The Yield Curves Are Still Inverted. Are We Having a Recession or Not?
However, the spread is still deep and seen as a sign of a coming recession.
It was a year ago on July 6 that the 2-year to 10-year Treasury yield curve inverted, which would typically be taken as a sign of a coming recession even if around for a much shorter time. But Monday, July 3, brought an additional portent, as the 108-basis point difference hit the widest gap since a 109.5 percentage point difference one day in 1981, as Reuters reported.
Those old enough to have been in business at the time might remember the massive inflation and the federal funds rate eventually nearing 20%.
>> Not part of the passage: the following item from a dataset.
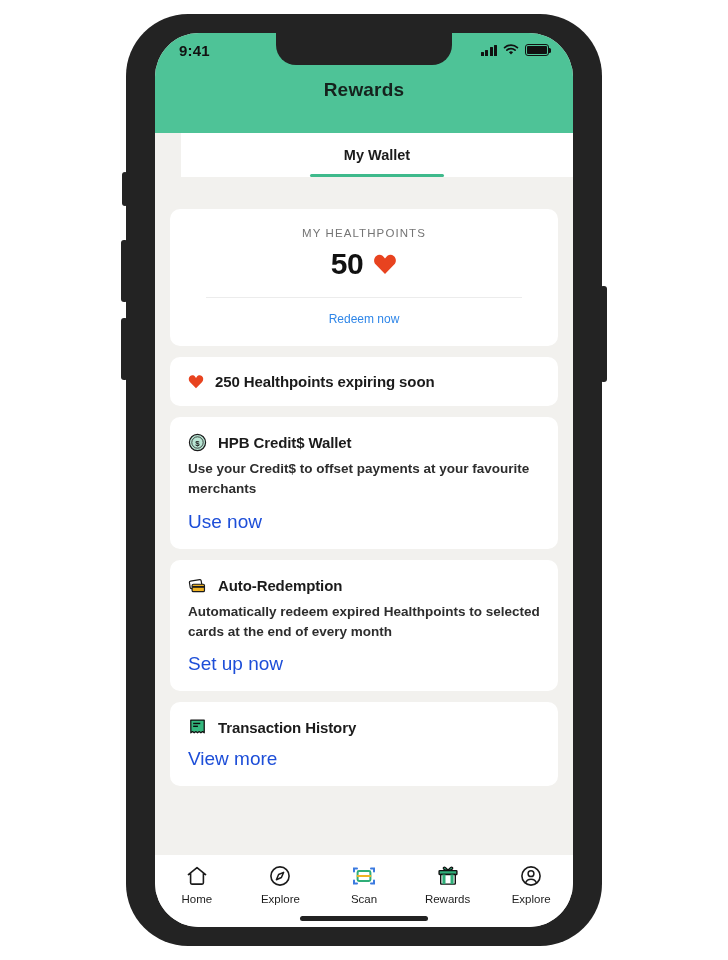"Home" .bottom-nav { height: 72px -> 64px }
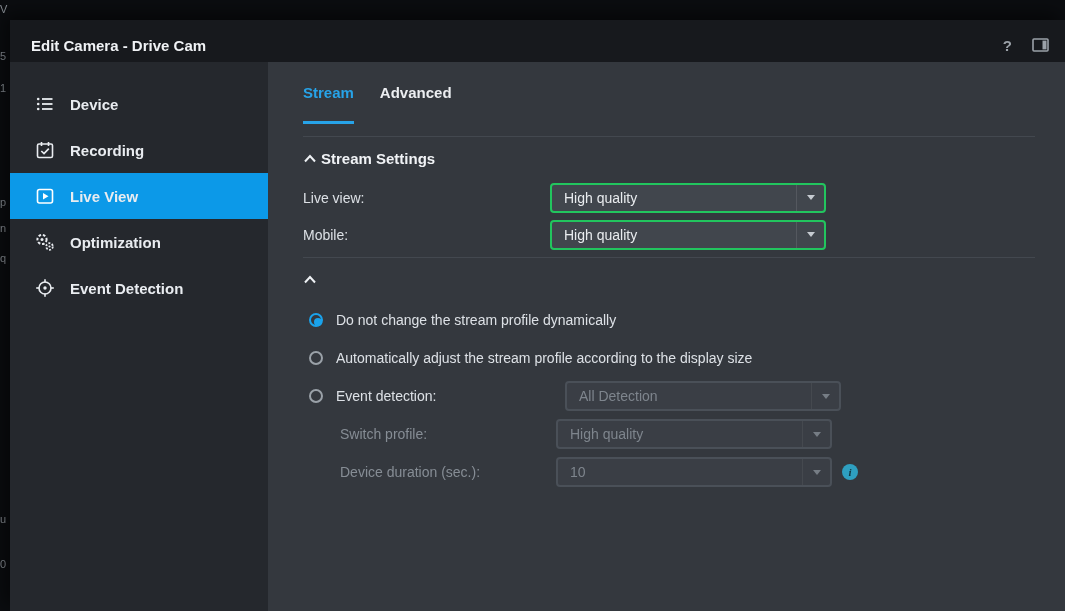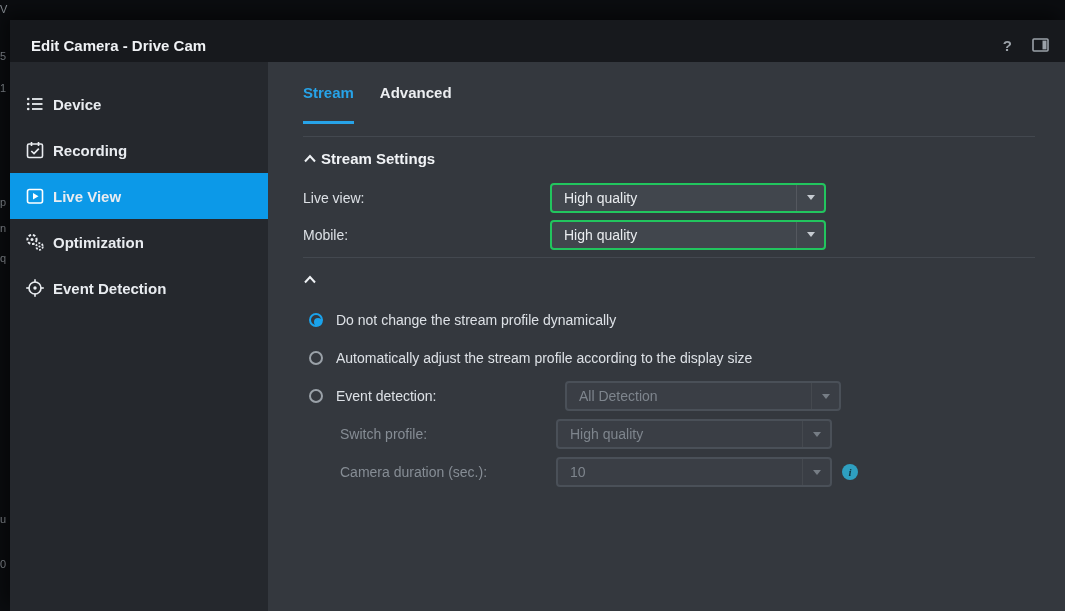"Device" .side-item { gap: 8px -> 15px; padding-left: 15px -> 25px }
Things have not reached that point yet today, although it is worth noting that on June 14, 2023, when the Federal Reserve announced a pause in the long run of rate hikes it had pursued, the 2-and-10-year gap jumped to 0.91, still a wider gap than has been seen since the inversion started last year.
It could be this will become one of the rare times that an inversion over a significant amount of time will not accurately predict a recession within a year or two. But there is so much other information suggesting that the economy could be in for a bad turn. Here are some of the points to consider:
- The Fed is worried enough that Fed Chair Jerome Powell has publicly said the agency expects two more rate hikes this year.
- The Office of the Comptroller of the Currency; the Treasury; Federal Deposit Insurance Corporation; and National Credit Union Administration published a final rule on CRE loan modifications and workouts, which is saying that they expect trouble.
- Fed researchers working on a new index to better understand the economy noted that financial conditions were tighter than any other time since the Global Financial Crisis.
Other central banks have also shown a hawkish visage to their economies. There has been general concern that inflation needed to be reversed and that pushing on tight monetary policies would do the job. There are economists who say triggering the problem were supply chain implosions since the start of the pandemic and that, even if better now, they have continued to keep inflation at elevated levels. Then again, labor markets are tight because there is an historical imbalance of the amount of hiring corporations want to do and the number of people available to do any jobs, let alone considering whether they have the skills most in demand.
At this point, a recession seems most likely, though exactly when and how severe are up for a guess.